To-do item -
Go through the entries below and print, exactly, the lines starting at the one with "X218000Y143150D02*" and ending at the one with "X551811Y94181D02*", keeping both ends and no others.

[Stored items from a collection]
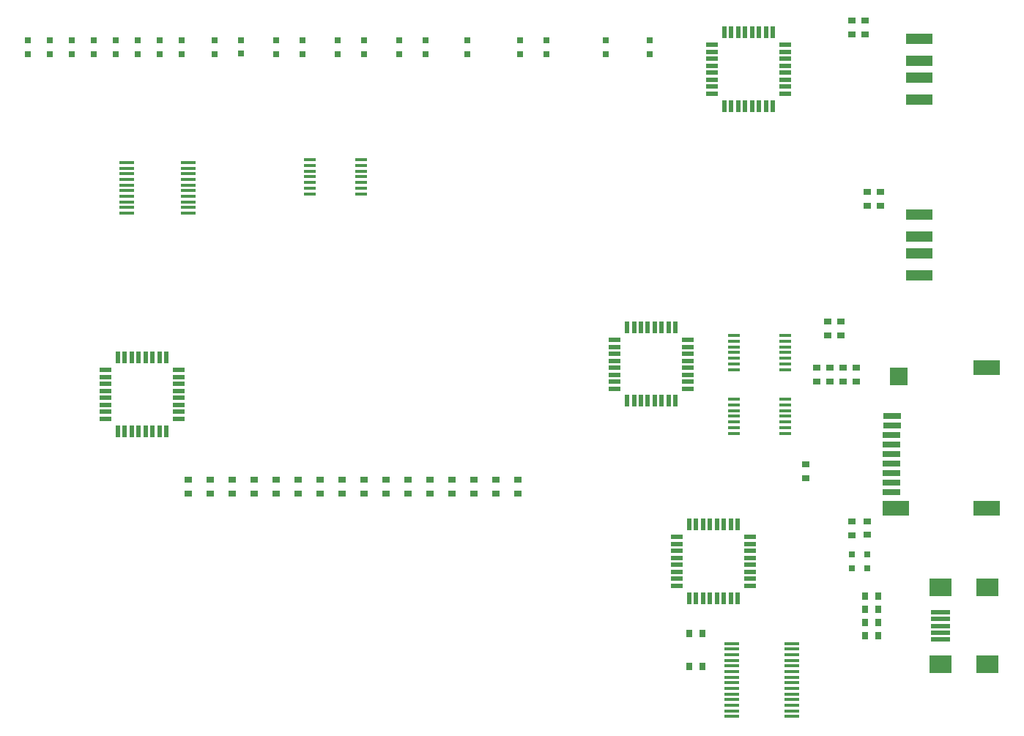
<source format=gtp>
G04*
G04 #@! TF.GenerationSoftware,Altium Limited,Altium Designer,22.3.1 (43)*
G04*
G04 Layer_Color=8421504*
%FSLAX25Y25*%
%MOIN*%
G70*
G04*
G04 #@! TF.SameCoordinates,CC72978B-6F05-4AE3-AFEB-50B74E8C7AD0*
G04*
G04*
G04 #@! TF.FilePolarity,Positive*
G04*
G01*
G75*
%ADD17R,0.02362X0.05807*%
%ADD18R,0.05807X0.02362*%
%ADD19R,0.05807X0.01772*%
%ADD20R,0.12000X0.04724*%
%ADD21R,0.07874X0.02756*%
%ADD22R,0.12000X0.07000*%
%ADD23R,0.07874X0.07874*%
%ADD24R,0.12000X0.07000*%
%ADD25R,0.03150X0.03150*%
%ADD26R,0.03150X0.03740*%
%ADD27R,0.03740X0.03150*%
%ADD28R,0.07087X0.01772*%
%ADD29R,0.06693X0.01772*%
%ADD30R,0.09055X0.01968*%
%ADD31R,0.09843X0.07874*%
D17*
X441425Y346685D02*
D03*
X431976Y313315D02*
D03*
X435126D02*
D03*
X438276D02*
D03*
X441425D02*
D03*
X444575D02*
D03*
X447724D02*
D03*
X450874D02*
D03*
X454024D02*
D03*
Y346685D02*
D03*
X450874D02*
D03*
X447724D02*
D03*
X444575D02*
D03*
X438276D02*
D03*
X435126D02*
D03*
X431976D02*
D03*
X155976Y198685D02*
D03*
X159126D02*
D03*
X162276D02*
D03*
X168575D02*
D03*
X171724D02*
D03*
X174874D02*
D03*
X178024D02*
D03*
Y165315D02*
D03*
X174874D02*
D03*
X171724D02*
D03*
X168575D02*
D03*
X165425D02*
D03*
X162276D02*
D03*
X159126D02*
D03*
X155976D02*
D03*
X165425Y198685D02*
D03*
X415976Y122685D02*
D03*
X419126D02*
D03*
X422276D02*
D03*
X428575D02*
D03*
X431724D02*
D03*
X434874D02*
D03*
X438024D02*
D03*
Y89315D02*
D03*
X434874D02*
D03*
X431724D02*
D03*
X428575D02*
D03*
X425425D02*
D03*
X422276D02*
D03*
X419126D02*
D03*
X415976D02*
D03*
X425425Y122685D02*
D03*
X397150Y212370D02*
D03*
X387701Y179000D02*
D03*
X390850D02*
D03*
X394000D02*
D03*
X397150D02*
D03*
X400299D02*
D03*
X403449D02*
D03*
X406598D02*
D03*
X409748D02*
D03*
Y212370D02*
D03*
X406598D02*
D03*
X403449D02*
D03*
X400299D02*
D03*
X394000D02*
D03*
X390850D02*
D03*
X387701D02*
D03*
D18*
X459685Y325276D02*
D03*
X426315Y341024D02*
D03*
Y337874D02*
D03*
Y334724D02*
D03*
Y331575D02*
D03*
Y328425D02*
D03*
Y325276D02*
D03*
Y322126D02*
D03*
Y318976D02*
D03*
X459685D02*
D03*
Y322126D02*
D03*
Y328425D02*
D03*
Y331575D02*
D03*
Y334724D02*
D03*
Y337874D02*
D03*
Y341024D02*
D03*
X183685Y193024D02*
D03*
Y189874D02*
D03*
Y186724D02*
D03*
Y183575D02*
D03*
Y180425D02*
D03*
Y174126D02*
D03*
Y170976D02*
D03*
X150315D02*
D03*
Y174126D02*
D03*
Y177276D02*
D03*
Y180425D02*
D03*
Y183575D02*
D03*
Y186724D02*
D03*
Y189874D02*
D03*
Y193024D02*
D03*
X183685Y177276D02*
D03*
X443685Y117024D02*
D03*
Y113874D02*
D03*
Y110724D02*
D03*
Y107575D02*
D03*
Y104425D02*
D03*
Y98126D02*
D03*
Y94976D02*
D03*
X410315Y98126D02*
D03*
Y101276D02*
D03*
Y104425D02*
D03*
Y107575D02*
D03*
Y110724D02*
D03*
Y113874D02*
D03*
Y117024D02*
D03*
X443685Y101276D02*
D03*
X410315Y94976D02*
D03*
X415410Y190961D02*
D03*
X382039Y206709D02*
D03*
Y203559D02*
D03*
Y200409D02*
D03*
Y197260D02*
D03*
Y194110D02*
D03*
Y190961D02*
D03*
Y187811D02*
D03*
Y184661D02*
D03*
X415410D02*
D03*
Y187811D02*
D03*
Y194110D02*
D03*
Y197260D02*
D03*
Y200409D02*
D03*
Y203559D02*
D03*
Y206709D02*
D03*
D19*
X459567Y179677D02*
D03*
Y164323D02*
D03*
Y166882D02*
D03*
Y169441D02*
D03*
Y172000D02*
D03*
Y174559D02*
D03*
Y177118D02*
D03*
X436433Y179677D02*
D03*
Y177118D02*
D03*
Y174559D02*
D03*
Y172000D02*
D03*
Y169441D02*
D03*
Y166882D02*
D03*
Y164323D02*
D03*
X459567Y208677D02*
D03*
Y193323D02*
D03*
Y195882D02*
D03*
Y198441D02*
D03*
Y201000D02*
D03*
Y203559D02*
D03*
Y206118D02*
D03*
X436433Y208677D02*
D03*
Y206118D02*
D03*
Y203559D02*
D03*
Y201000D02*
D03*
Y198441D02*
D03*
Y195882D02*
D03*
Y193323D02*
D03*
X266567Y288677D02*
D03*
Y286118D02*
D03*
Y283559D02*
D03*
Y281000D02*
D03*
Y278441D02*
D03*
Y275882D02*
D03*
Y273323D02*
D03*
X243433Y275882D02*
D03*
Y278441D02*
D03*
Y281000D02*
D03*
Y283559D02*
D03*
Y286118D02*
D03*
Y288677D02*
D03*
Y273323D02*
D03*
D20*
X520500Y333937D02*
D03*
Y343779D02*
D03*
Y326063D02*
D03*
Y316220D02*
D03*
Y253937D02*
D03*
Y263779D02*
D03*
Y246063D02*
D03*
Y236221D02*
D03*
D21*
X508152Y137500D02*
D03*
Y141808D02*
D03*
Y146139D02*
D03*
Y154800D02*
D03*
Y159131D02*
D03*
Y163462D02*
D03*
X508181Y172124D02*
D03*
Y167793D02*
D03*
X508152Y150470D02*
D03*
D22*
X551348Y194000D02*
D03*
Y130000D02*
D03*
D23*
X511348Y190000D02*
D03*
D24*
X510120Y130000D02*
D03*
D25*
X256000Y336850D02*
D03*
Y343150D02*
D03*
X200000Y336850D02*
D03*
Y343150D02*
D03*
X228000Y336850D02*
D03*
Y343150D02*
D03*
X378000Y336850D02*
D03*
Y343150D02*
D03*
X185000Y336850D02*
D03*
Y343150D02*
D03*
X175000Y336850D02*
D03*
Y343150D02*
D03*
X125000Y336850D02*
D03*
Y343150D02*
D03*
X155000Y336850D02*
D03*
Y343150D02*
D03*
X115000Y336850D02*
D03*
Y343150D02*
D03*
X165000Y336850D02*
D03*
Y343150D02*
D03*
X398000Y336850D02*
D03*
Y343150D02*
D03*
X135000Y336850D02*
D03*
Y343150D02*
D03*
X145000Y336850D02*
D03*
Y343150D02*
D03*
X268000Y336850D02*
D03*
Y343150D02*
D03*
X240000Y336850D02*
D03*
Y343150D02*
D03*
X296000Y336850D02*
D03*
Y343150D02*
D03*
X212000Y337000D02*
D03*
Y343299D02*
D03*
X284000Y336850D02*
D03*
Y343150D02*
D03*
X315000Y336850D02*
D03*
Y343150D02*
D03*
X490000Y102850D02*
D03*
Y109150D02*
D03*
X497000Y102850D02*
D03*
Y109150D02*
D03*
X339000Y336850D02*
D03*
Y343150D02*
D03*
X351000Y336850D02*
D03*
Y343150D02*
D03*
D26*
X495850Y78000D02*
D03*
X502150D02*
D03*
X415850Y58000D02*
D03*
X422150D02*
D03*
X415850Y73000D02*
D03*
X422150D02*
D03*
X502150Y90000D02*
D03*
X495850D02*
D03*
X502150Y84000D02*
D03*
X495850D02*
D03*
Y72000D02*
D03*
X502150D02*
D03*
D27*
X486000Y194150D02*
D03*
Y187850D02*
D03*
X480000Y194150D02*
D03*
Y187850D02*
D03*
X497000Y118000D02*
D03*
Y124299D02*
D03*
X188000Y143150D02*
D03*
Y136850D02*
D03*
X490000Y117850D02*
D03*
Y124150D02*
D03*
X198000Y143150D02*
D03*
Y136850D02*
D03*
X208000Y143150D02*
D03*
Y136850D02*
D03*
X268000D02*
D03*
Y143150D02*
D03*
X228000D02*
D03*
Y136850D02*
D03*
X218000Y143150D02*
D03*
Y136850D02*
D03*
X248000Y143150D02*
D03*
Y136850D02*
D03*
X238000Y143150D02*
D03*
Y136850D02*
D03*
X338000D02*
D03*
Y143150D02*
D03*
X258000D02*
D03*
Y136850D02*
D03*
X298000D02*
D03*
Y143150D02*
D03*
X308000Y136850D02*
D03*
Y143150D02*
D03*
X278000Y136850D02*
D03*
Y143150D02*
D03*
X288000Y136850D02*
D03*
Y143150D02*
D03*
X328000Y136850D02*
D03*
Y143150D02*
D03*
X318000Y136850D02*
D03*
Y143150D02*
D03*
X469000Y150150D02*
D03*
Y143850D02*
D03*
X474000Y194150D02*
D03*
Y187850D02*
D03*
X496000Y352150D02*
D03*
Y345850D02*
D03*
X492000Y194150D02*
D03*
Y187850D02*
D03*
X485000Y215150D02*
D03*
Y208850D02*
D03*
X503000Y274150D02*
D03*
Y267850D02*
D03*
X490000Y352150D02*
D03*
Y345850D02*
D03*
X479000Y215150D02*
D03*
Y208850D02*
D03*
X497000Y274150D02*
D03*
Y267850D02*
D03*
D28*
X187976Y287516D02*
D03*
Y282398D02*
D03*
Y279839D02*
D03*
Y277279D02*
D03*
Y274721D02*
D03*
Y272161D02*
D03*
Y269602D02*
D03*
Y267043D02*
D03*
Y264484D02*
D03*
X160024Y267043D02*
D03*
Y269602D02*
D03*
Y272161D02*
D03*
Y274721D02*
D03*
Y277279D02*
D03*
Y279839D02*
D03*
Y282398D02*
D03*
Y284957D02*
D03*
X187976D02*
D03*
X160024Y287516D02*
D03*
Y264484D02*
D03*
D29*
X435220Y66075D02*
D03*
Y53280D02*
D03*
X462780Y43043D02*
D03*
Y50721D02*
D03*
Y60957D02*
D03*
Y63516D02*
D03*
Y68634D02*
D03*
Y66075D02*
D03*
Y58398D02*
D03*
Y55839D02*
D03*
Y53280D02*
D03*
Y48161D02*
D03*
Y45602D02*
D03*
Y40484D02*
D03*
Y37925D02*
D03*
Y35366D02*
D03*
X435220D02*
D03*
Y37925D02*
D03*
Y40484D02*
D03*
Y43043D02*
D03*
Y45602D02*
D03*
Y48161D02*
D03*
Y50721D02*
D03*
Y55839D02*
D03*
Y58398D02*
D03*
Y60957D02*
D03*
Y63516D02*
D03*
Y68634D02*
D03*
D30*
X530158Y76661D02*
D03*
Y73512D02*
D03*
Y70362D02*
D03*
Y79811D02*
D03*
Y82961D02*
D03*
D31*
X551811Y94181D02*
D03*
Y59142D02*
D03*
X530158Y94181D02*
D03*
Y59142D02*
D03*
M02*

</source>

Exercise response -
X218000Y143150D02*
D03*
Y136850D02*
D03*
X248000Y143150D02*
D03*
Y136850D02*
D03*
X238000Y143150D02*
D03*
Y136850D02*
D03*
X338000D02*
D03*
Y143150D02*
D03*
X258000D02*
D03*
Y136850D02*
D03*
X298000D02*
D03*
Y143150D02*
D03*
X308000Y136850D02*
D03*
Y143150D02*
D03*
X278000Y136850D02*
D03*
Y143150D02*
D03*
X288000Y136850D02*
D03*
Y143150D02*
D03*
X328000Y136850D02*
D03*
Y143150D02*
D03*
X318000Y136850D02*
D03*
Y143150D02*
D03*
X469000Y150150D02*
D03*
Y143850D02*
D03*
X474000Y194150D02*
D03*
Y187850D02*
D03*
X496000Y352150D02*
D03*
Y345850D02*
D03*
X492000Y194150D02*
D03*
Y187850D02*
D03*
X485000Y215150D02*
D03*
Y208850D02*
D03*
X503000Y274150D02*
D03*
Y267850D02*
D03*
X490000Y352150D02*
D03*
Y345850D02*
D03*
X479000Y215150D02*
D03*
Y208850D02*
D03*
X497000Y274150D02*
D03*
Y267850D02*
D03*
D28*
X187976Y287516D02*
D03*
Y282398D02*
D03*
Y279839D02*
D03*
Y277279D02*
D03*
Y274721D02*
D03*
Y272161D02*
D03*
Y269602D02*
D03*
Y267043D02*
D03*
Y264484D02*
D03*
X160024Y267043D02*
D03*
Y269602D02*
D03*
Y272161D02*
D03*
Y274721D02*
D03*
Y277279D02*
D03*
Y279839D02*
D03*
Y282398D02*
D03*
Y284957D02*
D03*
X187976D02*
D03*
X160024Y287516D02*
D03*
Y264484D02*
D03*
D29*
X435220Y66075D02*
D03*
Y53280D02*
D03*
X462780Y43043D02*
D03*
Y50721D02*
D03*
Y60957D02*
D03*
Y63516D02*
D03*
Y68634D02*
D03*
Y66075D02*
D03*
Y58398D02*
D03*
Y55839D02*
D03*
Y53280D02*
D03*
Y48161D02*
D03*
Y45602D02*
D03*
Y40484D02*
D03*
Y37925D02*
D03*
Y35366D02*
D03*
X435220D02*
D03*
Y37925D02*
D03*
Y40484D02*
D03*
Y43043D02*
D03*
Y45602D02*
D03*
Y48161D02*
D03*
Y50721D02*
D03*
Y55839D02*
D03*
Y58398D02*
D03*
Y60957D02*
D03*
Y63516D02*
D03*
Y68634D02*
D03*
D30*
X530158Y76661D02*
D03*
Y73512D02*
D03*
Y70362D02*
D03*
Y79811D02*
D03*
Y82961D02*
D03*
D31*
X551811Y94181D02*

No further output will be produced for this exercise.